In subtask (6) you are to estimate the entropy $H$ of this source.
For these three sources, the respective residual redundancy $r(N)$ was determined by simulation, which remains in the binary sequence after Lempel–Ziv–Welch–coding in der Binärfolge verbleibt.
The results are shown in the first column of the above table for the sources
- $\rm BQ1$ (yellow background),
- $\rm BQ2$ (green background) and
- $\rm BQ3$ (blue background)
whereby we have restricted ourselves to sequence lengths $N ≤ 50000$ in the simulation.
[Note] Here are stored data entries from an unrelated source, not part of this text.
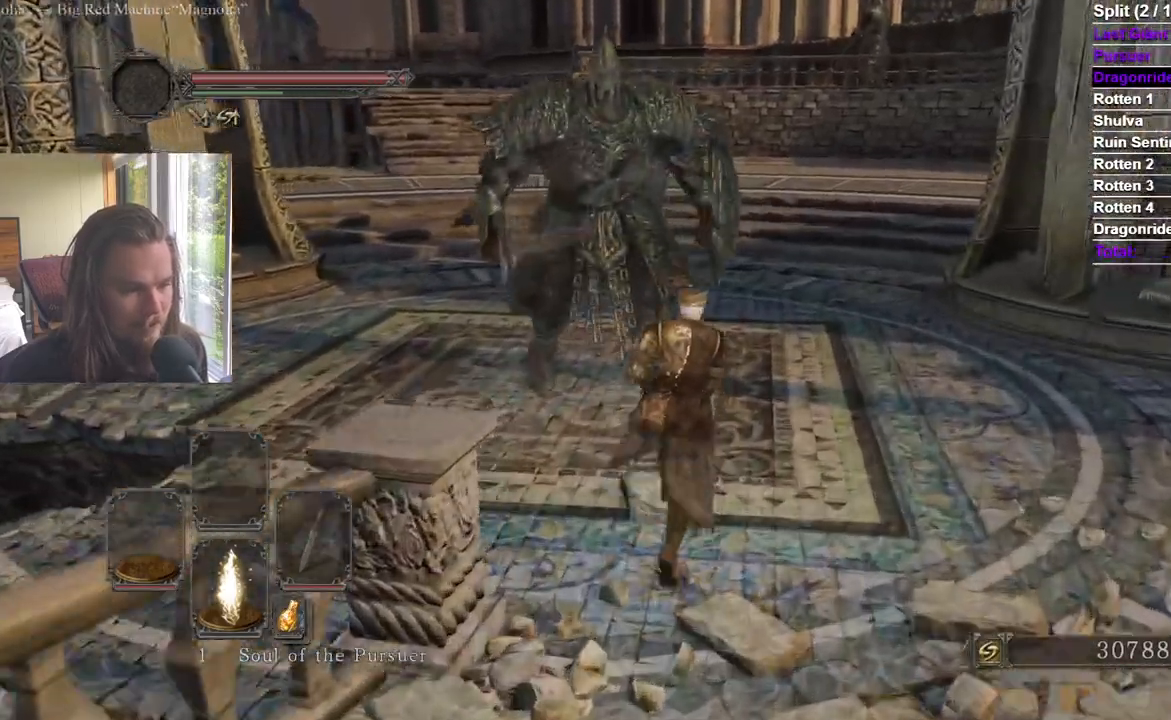
{"buttons": ["B"], "left_stick": "up", "right_stick": "center", "events": [[417, "right_stick", "center"]]}
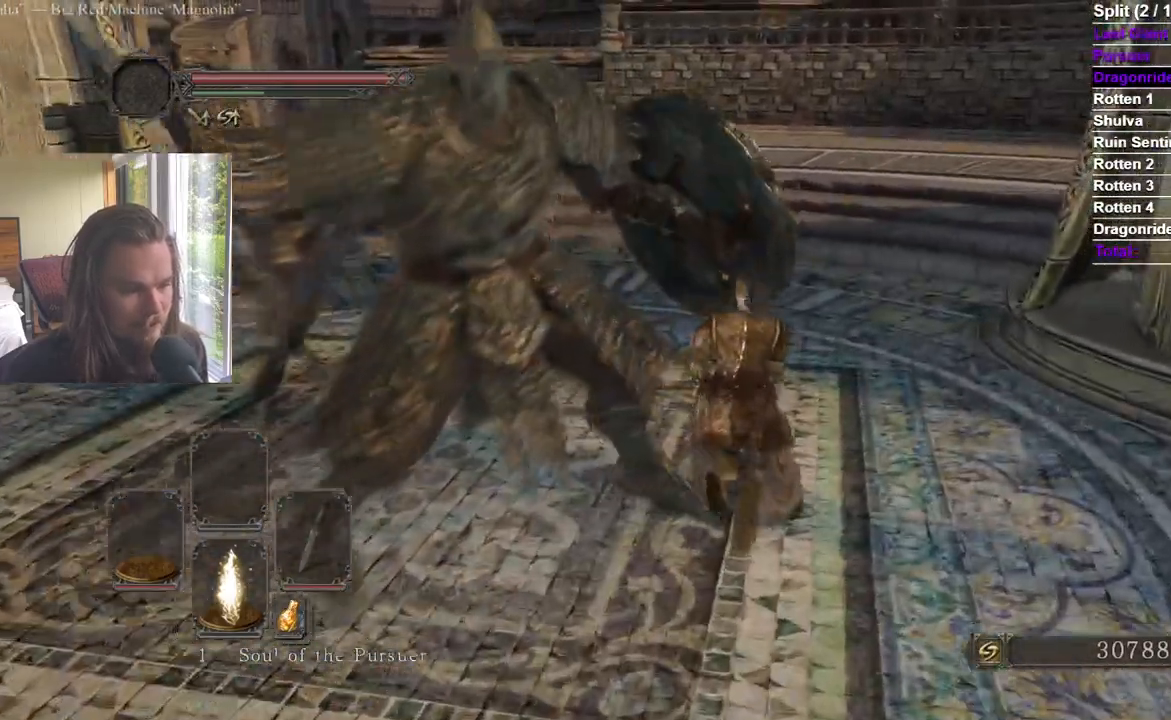
{"buttons": ["B"], "left_stick": "up", "right_stick": "center", "events": [[234, "left_stick", "up-left"], [451, "left_stick", "up"]]}
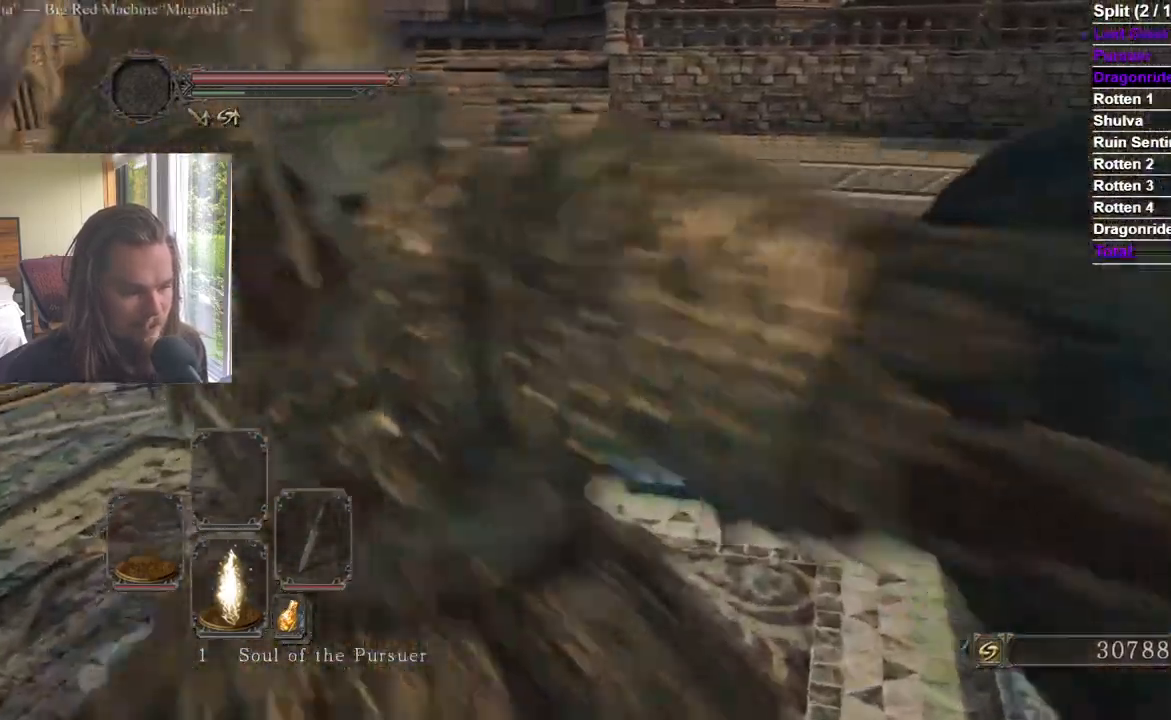
{"buttons": [], "left_stick": "up", "right_stick": "center"}
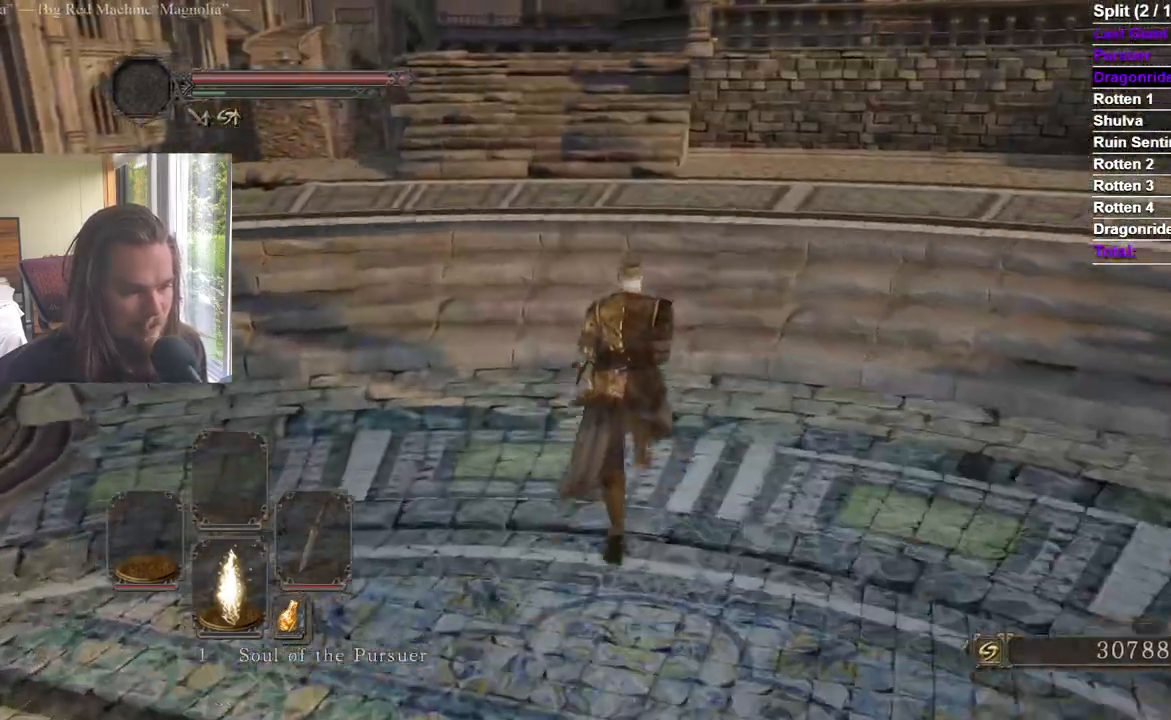
{"buttons": [], "left_stick": "up", "right_stick": "center", "events": [[284, "right_stick", "up"], [417, "right_stick", "center"]]}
The relative redundancy of the output sequence – simplified called residual redundancy – can be calculated from
- the length $N$ of the input sequence,
- the length $L(N)$ of the output sequence and
- the entropy $H$
can be calculated in the following way:
- $$r(N) = \frac{L(N) - N \cdot H}{L(N)}= 1 - \frac{ N \cdot H}{L(N)}\hspace{0.05cm}.$$
This takes into account that with perfect source coding the length of the output sequence could be lowered to the value $L_{\rm min} = N · H$ .
- With non-perfect source coding, $L(n) - N · H$ gives the remaining redundancy (with the pseudo–unit "bit").
- After dividing by $L(n)$ , one obtains the relative redundancy $r(n)$ with the value range between zero and one; $r(n)$ should be as small as possible.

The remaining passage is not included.